Physical evidence at trial showed Ballesteros also had ligature marks around his neck. Barrera explained those, saying he finished his beer and ate some sunflower seeds after the stabbing, then realized Ballesteros was still breathing, so he strangled him.

"Tying somebody up and stabbing them 58 times seems like a difficult task for one person, is it not?" an Action News reporter asked Siegel.

"Yes," Siegel replied. "I think Mr. Barrera is strong enough to do that, though. If he stabs him and his victim is subdued I guess he can strangle him."

But prosecutors always insisted the murder required two killers and blood spatter evidence pointed to one person behind Ballesteros while another was stabbing him from the front.

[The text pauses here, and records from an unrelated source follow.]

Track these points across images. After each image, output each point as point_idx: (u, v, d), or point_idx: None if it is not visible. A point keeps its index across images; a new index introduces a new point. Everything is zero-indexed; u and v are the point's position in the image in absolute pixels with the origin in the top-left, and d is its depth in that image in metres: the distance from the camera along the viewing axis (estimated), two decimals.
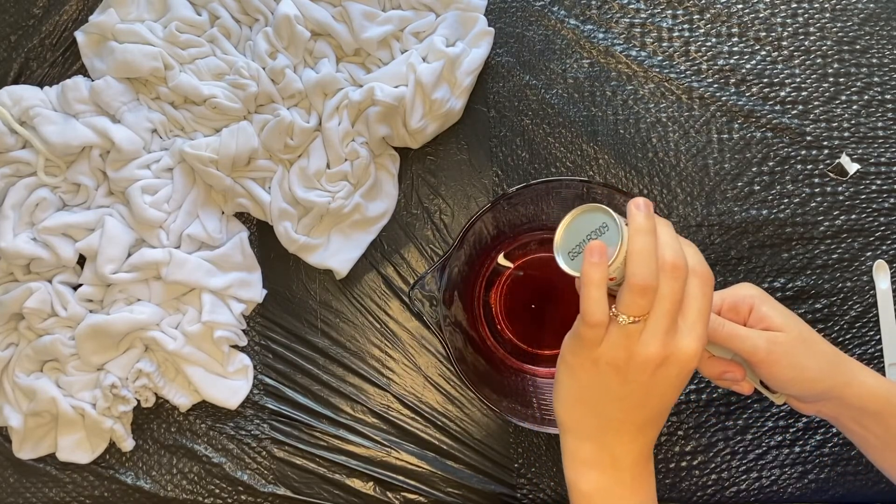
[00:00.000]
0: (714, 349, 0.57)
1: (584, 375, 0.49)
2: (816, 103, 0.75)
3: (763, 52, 0.75)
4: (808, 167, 0.74)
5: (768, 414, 0.73)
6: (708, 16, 0.76)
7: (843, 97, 0.75)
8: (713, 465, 0.73)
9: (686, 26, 0.76)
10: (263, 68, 0.73)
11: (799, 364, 0.54)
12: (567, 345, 0.50)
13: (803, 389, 0.55)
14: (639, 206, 0.47)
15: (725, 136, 0.75)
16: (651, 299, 0.46)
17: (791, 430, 0.73)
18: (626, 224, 0.47)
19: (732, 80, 0.75)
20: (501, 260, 0.72)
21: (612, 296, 0.48)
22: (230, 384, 0.74)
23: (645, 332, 0.47)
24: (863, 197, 0.74)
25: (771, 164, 0.74)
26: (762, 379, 0.57)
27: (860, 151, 0.74)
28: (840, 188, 0.74)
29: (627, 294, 0.46)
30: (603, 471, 0.50)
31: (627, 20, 0.76)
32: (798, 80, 0.75)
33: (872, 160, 0.74)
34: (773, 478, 0.72)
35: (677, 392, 0.49)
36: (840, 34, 0.75)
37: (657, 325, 0.46)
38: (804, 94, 0.75)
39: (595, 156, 0.75)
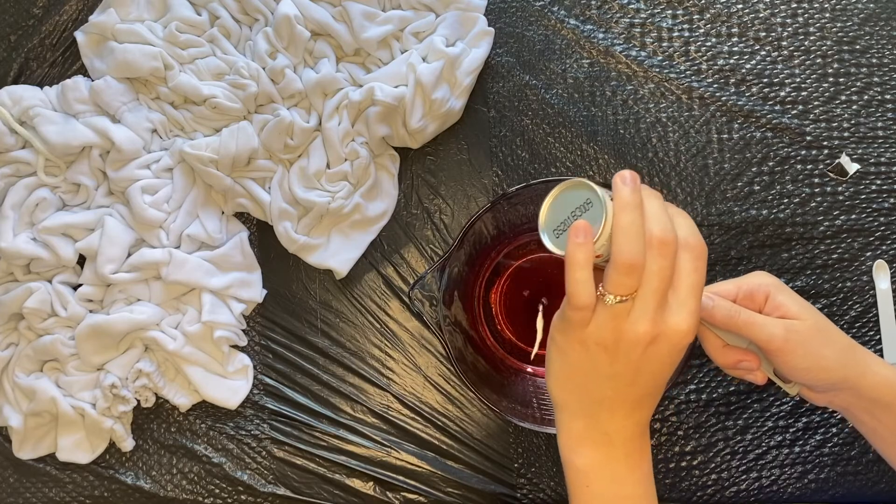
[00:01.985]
0: (729, 338, 0.57)
1: (573, 355, 0.48)
2: (816, 103, 0.75)
3: (763, 52, 0.75)
4: (808, 167, 0.74)
5: (768, 414, 0.73)
6: (708, 16, 0.76)
7: (843, 97, 0.75)
8: (713, 465, 0.73)
9: (686, 26, 0.76)
10: (263, 68, 0.73)
11: (815, 353, 0.54)
12: (555, 325, 0.49)
13: (818, 379, 0.55)
14: (625, 180, 0.45)
15: (725, 136, 0.75)
16: (639, 277, 0.45)
17: (791, 430, 0.73)
18: (612, 199, 0.45)
19: (732, 80, 0.75)
20: (501, 260, 0.72)
21: (600, 270, 0.46)
22: (230, 384, 0.74)
23: (633, 310, 0.45)
24: (863, 197, 0.74)
25: (771, 164, 0.74)
26: (777, 368, 0.56)
27: (860, 151, 0.74)
28: (840, 188, 0.74)
29: (614, 273, 0.45)
30: (597, 448, 0.50)
31: (627, 20, 0.76)
32: (798, 80, 0.75)
33: (872, 160, 0.74)
34: (773, 478, 0.72)
35: (670, 369, 0.48)
36: (840, 34, 0.75)
37: (646, 304, 0.45)
38: (804, 94, 0.75)
39: (595, 156, 0.75)
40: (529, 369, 0.71)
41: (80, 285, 0.74)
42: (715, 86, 0.75)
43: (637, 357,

When Action News asked about the confession letter, the district attorney's office issued this statement:

"The Fresno County district attorney's office is dedicated to seeking justice is every case. When information like that from convicted murderer David Barrera is received, it is examined. Based upon that examination, the Fresno County district attorney's office has confidence in the conviction that was reached by the jury in this case."

"That's the big issue in this case," said ABC30 legal analyst Tony Capozzi. "If it's not believable now after they have a hearing, nothing's going to change."

Barrera's defense attorney, Gerald Schwab, says his client was actually pretty close to getting a new trial on appeal, but this confession could ruin his chances.

Perez is now asking a judge to throw out her conviction.